Reproduce, exactly and only, the lines of the data that follows from the one containing "Penyediaan Komponen Instalasi" down to the one containing "Single Family Construction Value, Nebraska: 400000000", without pictures.

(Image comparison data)
━━━━

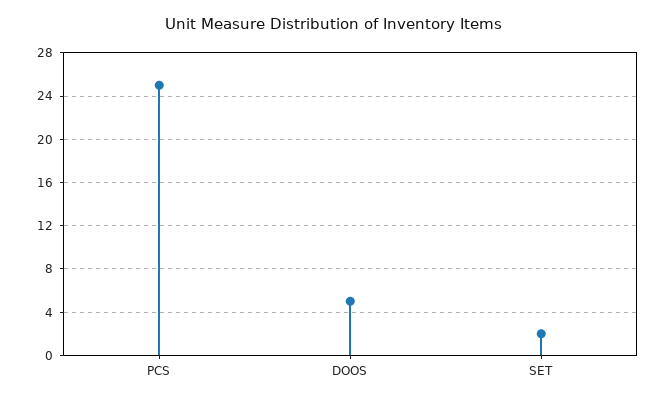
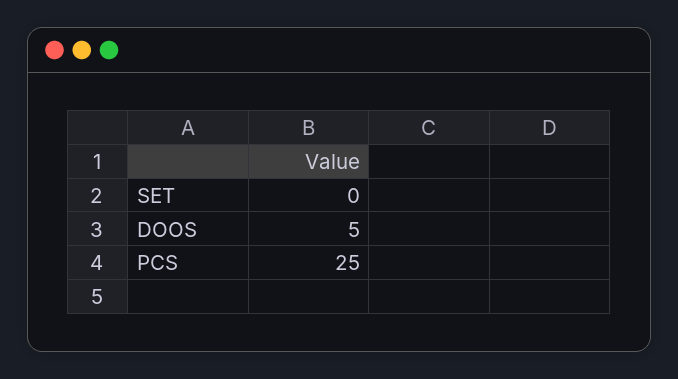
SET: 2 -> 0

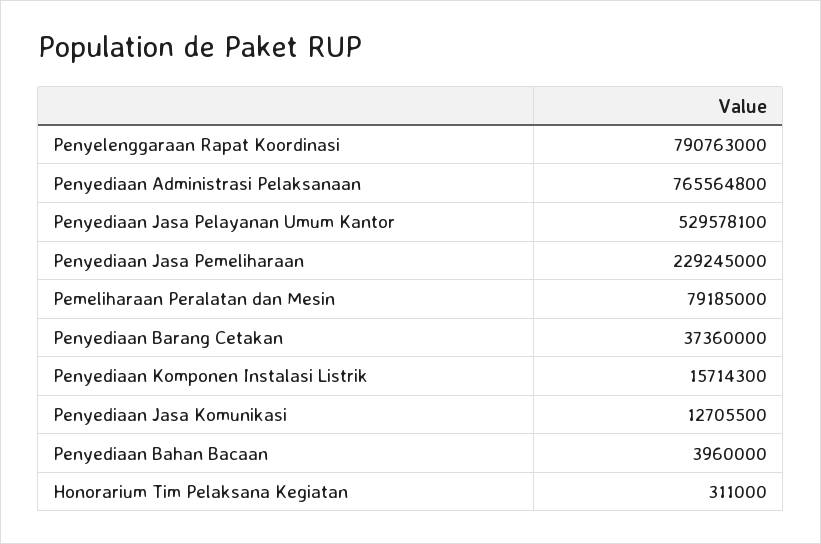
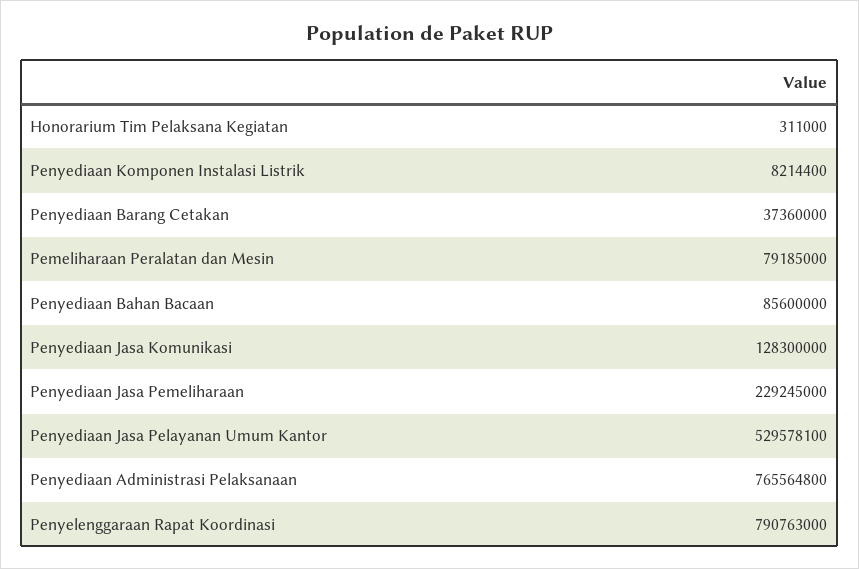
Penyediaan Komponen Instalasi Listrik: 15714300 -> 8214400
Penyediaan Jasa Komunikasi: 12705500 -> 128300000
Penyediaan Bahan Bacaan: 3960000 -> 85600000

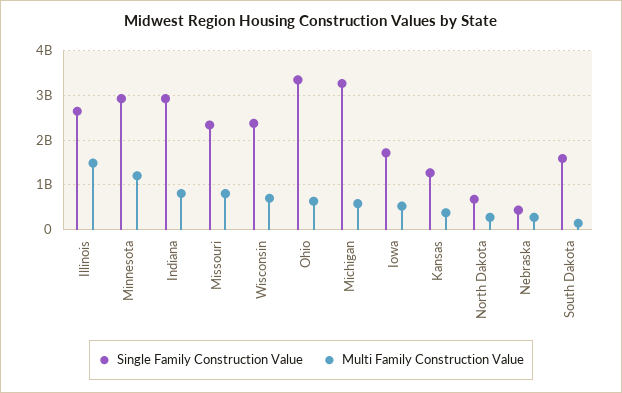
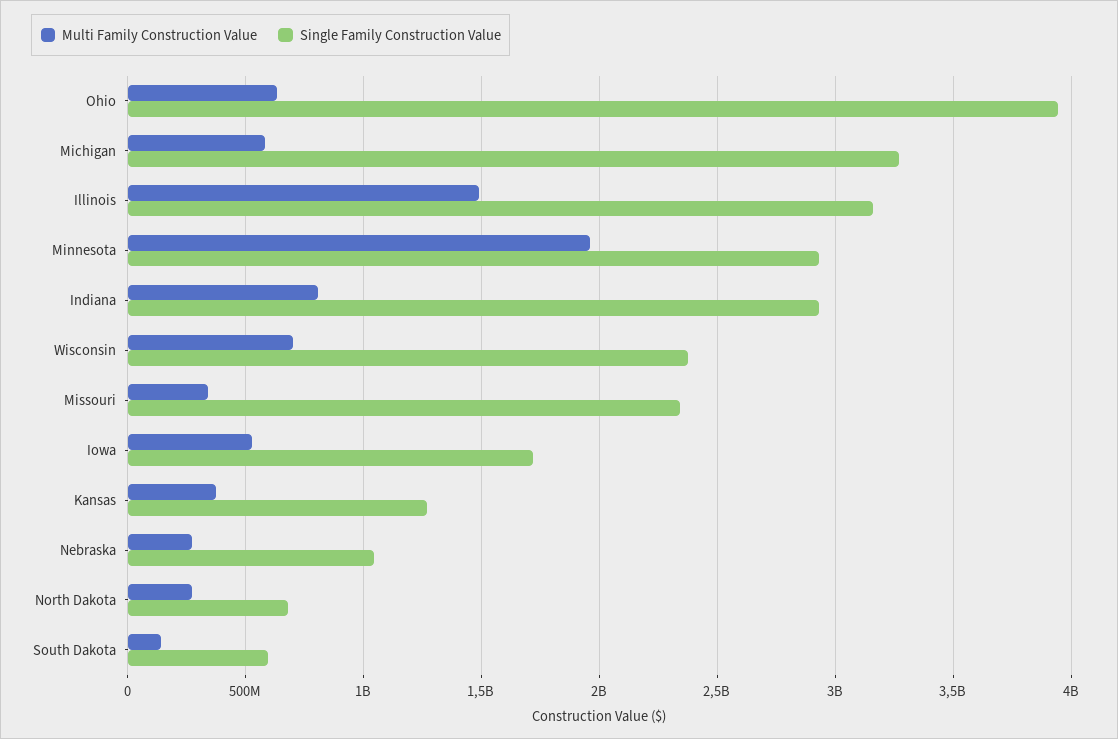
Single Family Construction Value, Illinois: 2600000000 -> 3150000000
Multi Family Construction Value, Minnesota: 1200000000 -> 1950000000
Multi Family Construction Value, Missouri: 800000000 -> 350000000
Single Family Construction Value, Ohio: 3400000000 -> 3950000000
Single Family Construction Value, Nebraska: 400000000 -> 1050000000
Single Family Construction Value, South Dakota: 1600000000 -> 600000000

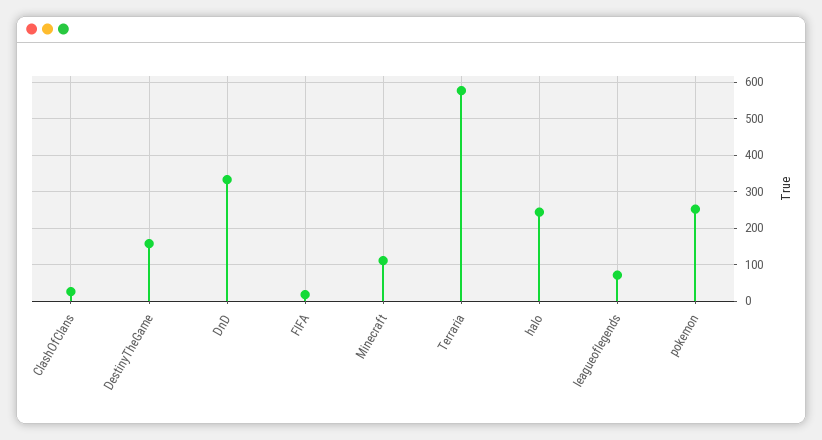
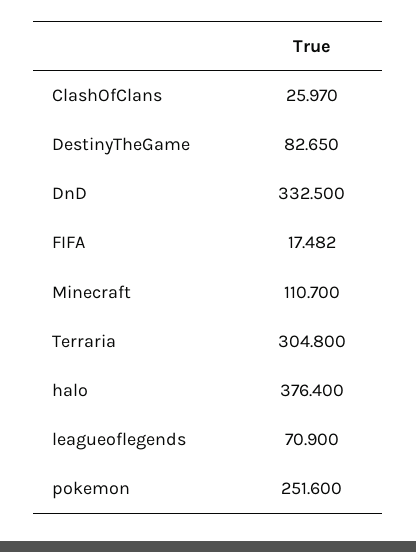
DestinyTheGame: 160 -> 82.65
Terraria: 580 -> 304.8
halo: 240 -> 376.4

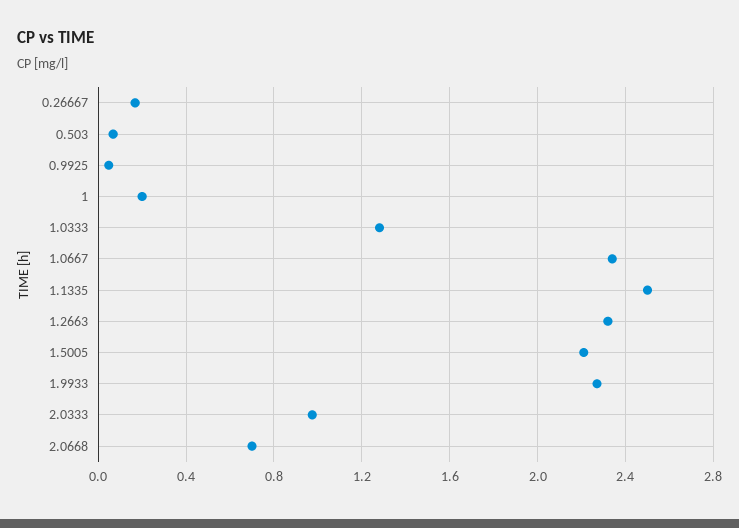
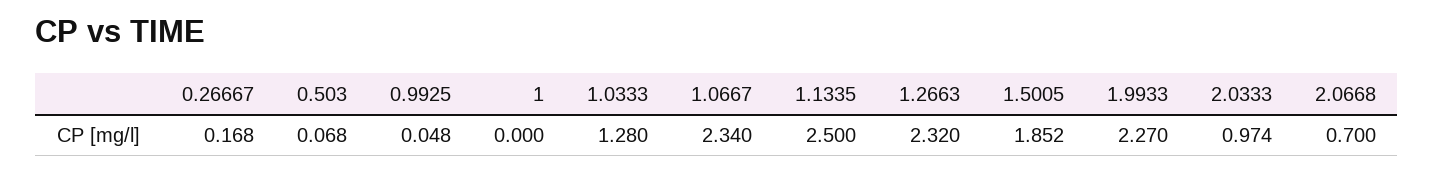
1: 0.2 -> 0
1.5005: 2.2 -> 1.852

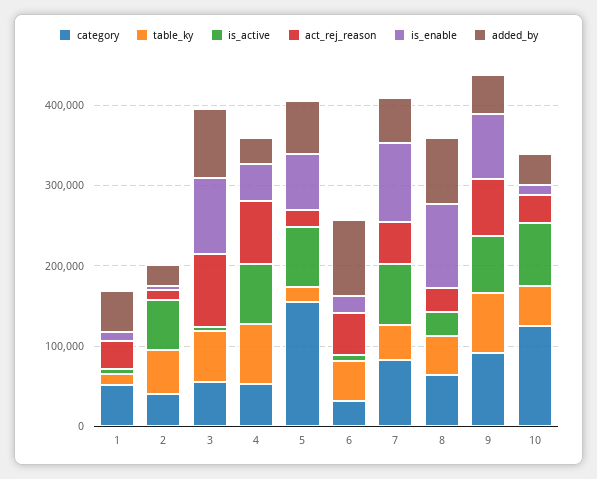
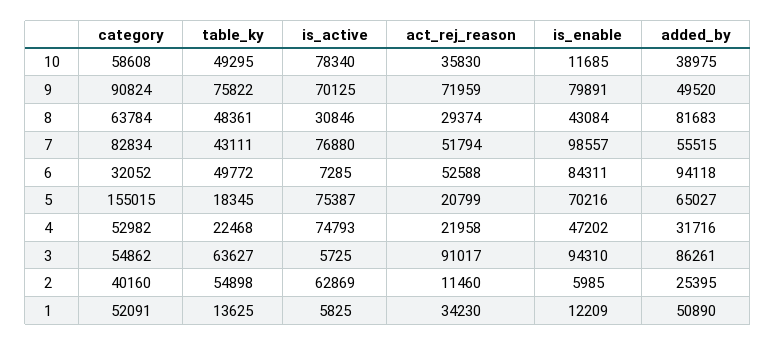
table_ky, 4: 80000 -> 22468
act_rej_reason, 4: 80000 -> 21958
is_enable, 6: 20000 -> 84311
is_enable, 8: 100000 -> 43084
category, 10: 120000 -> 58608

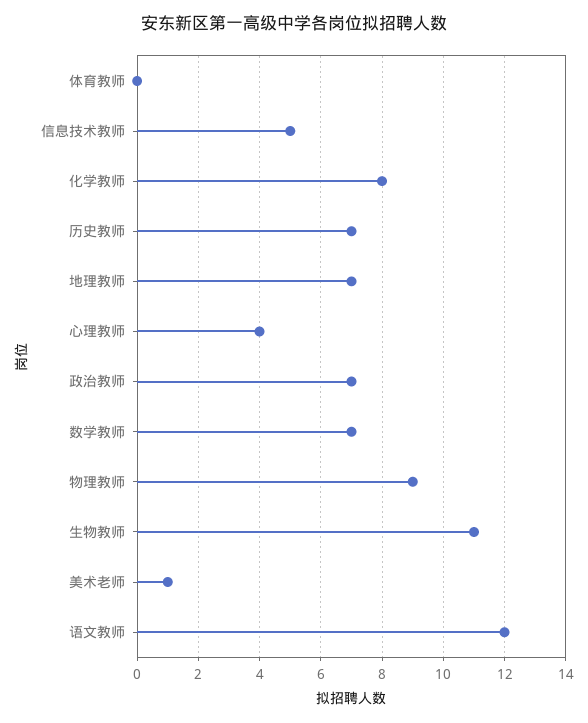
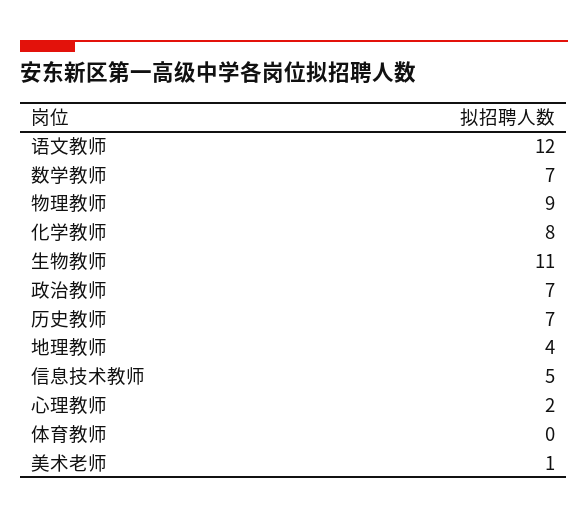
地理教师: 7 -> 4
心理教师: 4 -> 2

━━━━

**Solution to the exercise:**
Penyediaan Komponen Instalasi Listrik: 15714300 -> 8214400
Penyediaan Jasa Komunikasi: 12705500 -> 128300000
Penyediaan Bahan Bacaan: 3960000 -> 85600000

Single Family Construction Value, Illinois: 2600000000 -> 3150000000
Multi Family Construction Value, Minnesota: 1200000000 -> 1950000000
Multi Family Construction Value, Missouri: 800000000 -> 350000000
Single Family Construction Value, Ohio: 3400000000 -> 3950000000
Single Family Construction Value, Nebraska: 400000000 -> 1050000000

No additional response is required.